▶ Document text
--
Tech Industry’s Private Commuter Buses Reshape Housing, Hiring

SAN FRANCISCO (Los Angeles Times/MCT) —

It’s becoming a familiar scene in everybody’s favorite city – luxury shuttles with wi-fi and plush seats, barreling past sluggish, dilapidated city buses crammed with local residents standing elbow to elbow.

The nerd convoy, ferrying workers to technology companies in Silicon Valley, has raised the ire of civic activists who see it as a symbol of a divide between the haves and have-nots, as the region’s tech boom has sent housing costs and evictions soaring.

But as heated as that backlash has become at times, it has obscured a much broader story that these buses have to tell, about changes sweeping across not just San Francisco but the entire Bay Area.

Tech giants are building massive new headquarters to the south of this city, in communities with no ability or desire to create additional housing. With the region’s public transportation systems unable to keep pace with this growth, the tech boom has led to a private transportation boom.

Tech companies are spending tens of millions of dollars on hundreds of shuttles that transport thousands of increasingly far-flung employees to their Silicon Valley offices. In just a few years, this network has blossomed into what many transportation experts believe is the largest of its kind in the country.

For tech companies, the shuttles are key to competing for talent. And they are part of broader, environmentally-focused efforts to get employees out of their cars and into traffic-reduction programs often required by local communities as a condition for approving expansions.

Yet critics are questioning whether this ad hoc system is the best way to solve the region’s transportation woes. Some argue the private mass transit system is taking money away from public transportation, while enabling municipalities in Silicon Valley to greenlight major tech expansions, without building housing.

San Francisco, increasingly attractive to the young workers tech companies covet, can expect to see more of these shuttles barreling down its streets in the coming years, the critics say.

“I assume these companies were well-intentioned when they designed these programs,” said Susan Shaheen, co-director of the transportation sustainability research center at the University of California-Berkeley. “But this is what happens when something scales. The impact is very different.”
--
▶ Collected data
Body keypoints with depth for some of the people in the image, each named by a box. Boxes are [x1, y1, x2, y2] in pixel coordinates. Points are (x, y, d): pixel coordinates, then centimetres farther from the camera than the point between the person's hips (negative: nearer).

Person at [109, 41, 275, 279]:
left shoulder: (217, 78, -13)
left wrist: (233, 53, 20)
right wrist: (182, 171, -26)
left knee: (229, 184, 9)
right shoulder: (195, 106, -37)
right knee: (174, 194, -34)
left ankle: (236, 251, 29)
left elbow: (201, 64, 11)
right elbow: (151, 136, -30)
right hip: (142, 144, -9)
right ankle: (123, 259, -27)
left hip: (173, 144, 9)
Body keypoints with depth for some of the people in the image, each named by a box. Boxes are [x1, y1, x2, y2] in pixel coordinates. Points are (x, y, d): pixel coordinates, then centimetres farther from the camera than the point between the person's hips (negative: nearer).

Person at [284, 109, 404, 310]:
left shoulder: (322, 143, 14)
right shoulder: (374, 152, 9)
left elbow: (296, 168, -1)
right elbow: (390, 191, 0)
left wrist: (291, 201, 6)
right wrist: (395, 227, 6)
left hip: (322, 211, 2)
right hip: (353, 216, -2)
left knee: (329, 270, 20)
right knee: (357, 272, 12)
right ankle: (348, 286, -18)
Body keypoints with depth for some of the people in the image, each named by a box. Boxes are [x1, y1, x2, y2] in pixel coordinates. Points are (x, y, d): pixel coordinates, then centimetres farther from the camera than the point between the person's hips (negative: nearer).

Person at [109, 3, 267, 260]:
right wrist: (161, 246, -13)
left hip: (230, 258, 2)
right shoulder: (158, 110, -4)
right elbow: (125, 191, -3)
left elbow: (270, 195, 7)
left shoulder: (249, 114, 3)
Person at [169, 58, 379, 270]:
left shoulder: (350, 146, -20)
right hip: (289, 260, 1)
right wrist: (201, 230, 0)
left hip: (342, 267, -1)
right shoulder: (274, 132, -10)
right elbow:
--
▶ What is needed
Write the next part of the article on Silicon Valley's private tech commuter shuttles, starting right after its final paragraph.

▶ Response to the exercise
Just about every major tech company in Silicon Valley now operates its own shuttle fleet, both long-haul buses that take riders from San Francisco, Oakland or Marin to Silicon Valley, and short-haul shuttles that pick up employees at train stations and carry them the last few miles to work.

By far, the largest fleet is operated by Google Inc. In fact, “Google Buses” has become the default name for these private transportation networks.

Google operates about 100 buses, on 40 routes across the Bay Area. The buses carry about 4,000 passengers a day from seven Bay Area counties.

The evolution of Google’s transportation program demonstrates just how rapidly these programs have grown in recent years.

In 2004, the year the Mountain View company went public, Google had an informal van pool program, in which employees volunteered to drive small vans. But that year the company decided that using 35-passenger buses with professional drivers would be more efficient.

In 2007 Google hired Kevin Mathy to be its first transportation manager. Mathy had previously overseen shuttle networks for UC-Berkeley, Genentech Inc. and Stanford University.

In an effort to get employees out of cars, Google’s transportation program now includes the largest electric corporate car-sharing program in the country, as well as an on-demand taxi service and bikes for getting around the Googleplex.

But as Google’s workforce has ballooned, the shuttle service has grown as large as the fixed-route suburban bus service of the Central Contra Costa Transit Authority. Biodiesel shuttle buses are free for employees.

Nathalie Criou of San Francisco loved riding the Google bus so much that, after she left, she decided to create a Google bus “for the rest of us.”

In 2011, the former Google product manager launched RidePal, a startup that provides shuttle services for smaller Silicon Valley companies that can’t afford their own fleet, or for technology workers looking for an easier way to get to work.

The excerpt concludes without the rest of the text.